This doesn't match with my experience renting cars. After connecting Bluetooth for calls, I am specifically prompted as to whether or not I want to share contacts or texts. Of course I always choose "No". If you choose "Yes" to the question about sharing contacts and texts, it seems hard to complain that the car stores your contacts and texts.
Basically, the lawsuit found that this is exactly the same concept as syncing your phone's messages to your laptop or a personal device like that, all on local storage. The fact that the car doesn't protect the data isn't all that alarming: plenty of people have unprotected data sitting on their laptops and flash drives. Again, this isn't cloud storage or Internet-connected services here, this is old world Bluetooth phone calls and texts infotainment.
> The class-action complaint contended that "text message and call log data copied onto the vehicle can be, and is, transmitted to users of Berla's equipment without requiring any kind of password, biometric, or other security measure." The complaint pointed to a 2017 CyberScoop report that quoted Berla CEO and founder Ben LeMere as saying his firm was working with carmakers to educate them on securing private data, but only "when it's part of an agreement that they will allow law enforcement in."
> A Ford court filing said that making a vehicle containing an infotainment system does not create liability under the state law "any more than selling computers and smartphones to purchasers who make and record calls and store texts on their devices. Any recording in this case was done by Plaintiffs, or by the system itself, which resides in a vehicle they own or use."
https://android.googlesource.com/platform/packages/apps/Sett...
The prompt is relatively new for iPhones though.

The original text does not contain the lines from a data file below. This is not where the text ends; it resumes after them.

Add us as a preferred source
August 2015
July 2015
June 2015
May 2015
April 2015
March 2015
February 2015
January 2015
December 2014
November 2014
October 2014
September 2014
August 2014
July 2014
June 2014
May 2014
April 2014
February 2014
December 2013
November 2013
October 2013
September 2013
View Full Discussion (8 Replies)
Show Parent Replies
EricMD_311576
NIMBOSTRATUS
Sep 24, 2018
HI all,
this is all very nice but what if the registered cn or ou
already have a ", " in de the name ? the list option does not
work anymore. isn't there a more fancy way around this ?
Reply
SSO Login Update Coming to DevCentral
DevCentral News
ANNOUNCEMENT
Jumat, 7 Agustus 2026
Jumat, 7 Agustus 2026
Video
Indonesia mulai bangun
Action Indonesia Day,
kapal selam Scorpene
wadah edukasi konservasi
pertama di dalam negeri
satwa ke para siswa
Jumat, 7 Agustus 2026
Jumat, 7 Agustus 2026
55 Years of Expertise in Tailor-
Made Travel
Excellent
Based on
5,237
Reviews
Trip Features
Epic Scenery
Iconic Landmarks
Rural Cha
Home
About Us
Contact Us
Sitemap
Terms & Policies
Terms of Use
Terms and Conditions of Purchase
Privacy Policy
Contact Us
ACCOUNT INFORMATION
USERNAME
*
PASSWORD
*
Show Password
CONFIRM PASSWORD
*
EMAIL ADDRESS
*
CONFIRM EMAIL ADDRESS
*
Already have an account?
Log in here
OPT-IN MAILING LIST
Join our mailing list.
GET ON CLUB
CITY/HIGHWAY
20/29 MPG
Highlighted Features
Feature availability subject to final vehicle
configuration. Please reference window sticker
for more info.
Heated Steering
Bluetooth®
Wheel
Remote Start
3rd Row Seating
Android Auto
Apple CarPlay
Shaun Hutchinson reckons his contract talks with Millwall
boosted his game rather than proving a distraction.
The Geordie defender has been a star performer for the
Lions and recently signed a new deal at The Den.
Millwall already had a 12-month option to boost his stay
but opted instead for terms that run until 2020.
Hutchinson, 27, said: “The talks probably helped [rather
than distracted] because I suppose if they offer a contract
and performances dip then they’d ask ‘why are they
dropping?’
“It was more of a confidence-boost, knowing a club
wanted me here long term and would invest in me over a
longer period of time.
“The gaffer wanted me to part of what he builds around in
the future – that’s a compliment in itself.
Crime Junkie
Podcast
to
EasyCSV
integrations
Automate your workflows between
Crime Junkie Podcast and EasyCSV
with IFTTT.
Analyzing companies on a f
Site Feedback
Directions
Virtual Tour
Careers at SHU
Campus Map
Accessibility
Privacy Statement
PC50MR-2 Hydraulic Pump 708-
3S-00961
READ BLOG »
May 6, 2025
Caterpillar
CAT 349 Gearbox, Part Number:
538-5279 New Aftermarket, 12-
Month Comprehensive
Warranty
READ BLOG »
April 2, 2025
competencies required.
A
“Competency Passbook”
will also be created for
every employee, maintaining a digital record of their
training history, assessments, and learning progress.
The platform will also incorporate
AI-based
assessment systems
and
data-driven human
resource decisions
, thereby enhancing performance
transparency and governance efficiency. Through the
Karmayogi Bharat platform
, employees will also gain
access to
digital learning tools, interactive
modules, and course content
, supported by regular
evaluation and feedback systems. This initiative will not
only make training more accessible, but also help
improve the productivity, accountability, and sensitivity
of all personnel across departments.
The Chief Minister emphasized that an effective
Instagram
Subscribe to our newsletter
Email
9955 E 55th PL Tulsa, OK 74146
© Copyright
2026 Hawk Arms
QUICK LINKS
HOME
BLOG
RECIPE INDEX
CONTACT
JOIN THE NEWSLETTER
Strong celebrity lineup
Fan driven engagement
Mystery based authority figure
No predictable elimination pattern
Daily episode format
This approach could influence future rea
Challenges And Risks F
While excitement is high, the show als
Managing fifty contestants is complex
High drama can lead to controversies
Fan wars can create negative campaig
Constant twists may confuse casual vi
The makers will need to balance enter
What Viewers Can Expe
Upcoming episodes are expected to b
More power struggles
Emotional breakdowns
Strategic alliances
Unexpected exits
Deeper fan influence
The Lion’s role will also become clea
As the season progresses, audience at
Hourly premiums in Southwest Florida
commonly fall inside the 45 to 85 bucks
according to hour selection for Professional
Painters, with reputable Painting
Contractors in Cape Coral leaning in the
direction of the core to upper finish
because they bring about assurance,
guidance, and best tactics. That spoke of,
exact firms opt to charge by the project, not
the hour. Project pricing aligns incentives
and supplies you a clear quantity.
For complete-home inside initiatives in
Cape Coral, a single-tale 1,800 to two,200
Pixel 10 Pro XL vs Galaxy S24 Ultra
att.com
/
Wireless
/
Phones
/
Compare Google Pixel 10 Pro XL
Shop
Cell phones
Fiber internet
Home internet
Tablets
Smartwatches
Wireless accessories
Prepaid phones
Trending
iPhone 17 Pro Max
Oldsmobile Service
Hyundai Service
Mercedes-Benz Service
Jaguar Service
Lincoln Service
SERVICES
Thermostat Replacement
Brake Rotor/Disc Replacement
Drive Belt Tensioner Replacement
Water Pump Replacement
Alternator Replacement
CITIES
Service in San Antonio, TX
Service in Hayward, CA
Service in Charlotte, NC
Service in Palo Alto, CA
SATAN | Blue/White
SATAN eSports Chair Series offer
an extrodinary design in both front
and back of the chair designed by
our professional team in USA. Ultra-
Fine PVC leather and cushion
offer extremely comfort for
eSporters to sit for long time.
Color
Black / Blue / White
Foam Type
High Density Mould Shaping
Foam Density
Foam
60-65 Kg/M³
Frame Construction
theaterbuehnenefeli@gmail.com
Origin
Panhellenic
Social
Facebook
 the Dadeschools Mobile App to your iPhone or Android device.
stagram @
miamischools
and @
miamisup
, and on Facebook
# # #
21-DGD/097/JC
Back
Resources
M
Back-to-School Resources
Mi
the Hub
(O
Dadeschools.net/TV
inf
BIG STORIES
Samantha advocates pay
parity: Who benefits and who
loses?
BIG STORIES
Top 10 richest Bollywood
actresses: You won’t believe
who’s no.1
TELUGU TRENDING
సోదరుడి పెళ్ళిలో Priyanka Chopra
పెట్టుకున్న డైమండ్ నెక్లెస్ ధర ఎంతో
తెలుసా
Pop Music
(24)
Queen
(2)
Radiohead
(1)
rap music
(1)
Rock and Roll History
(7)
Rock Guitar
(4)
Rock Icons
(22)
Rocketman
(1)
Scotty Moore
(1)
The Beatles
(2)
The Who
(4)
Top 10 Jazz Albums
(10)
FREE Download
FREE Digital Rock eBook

I've had plenty of rental cars where Apple users' entire phonebooks had been uploaded to the car.
Corporations stealing data from the people - business.
Governments stealing data from corporations - national security.
People stealing data from corporations - copyright infringement.
People stealing data from governments - treason.
I hope that this isn't a situation where you have no control, -as that means most people, who don't know that cars do this- wouldn't be able to do a thing even once informed- and are vulnerable to data breaches, now and in the future as cars storing various data expands.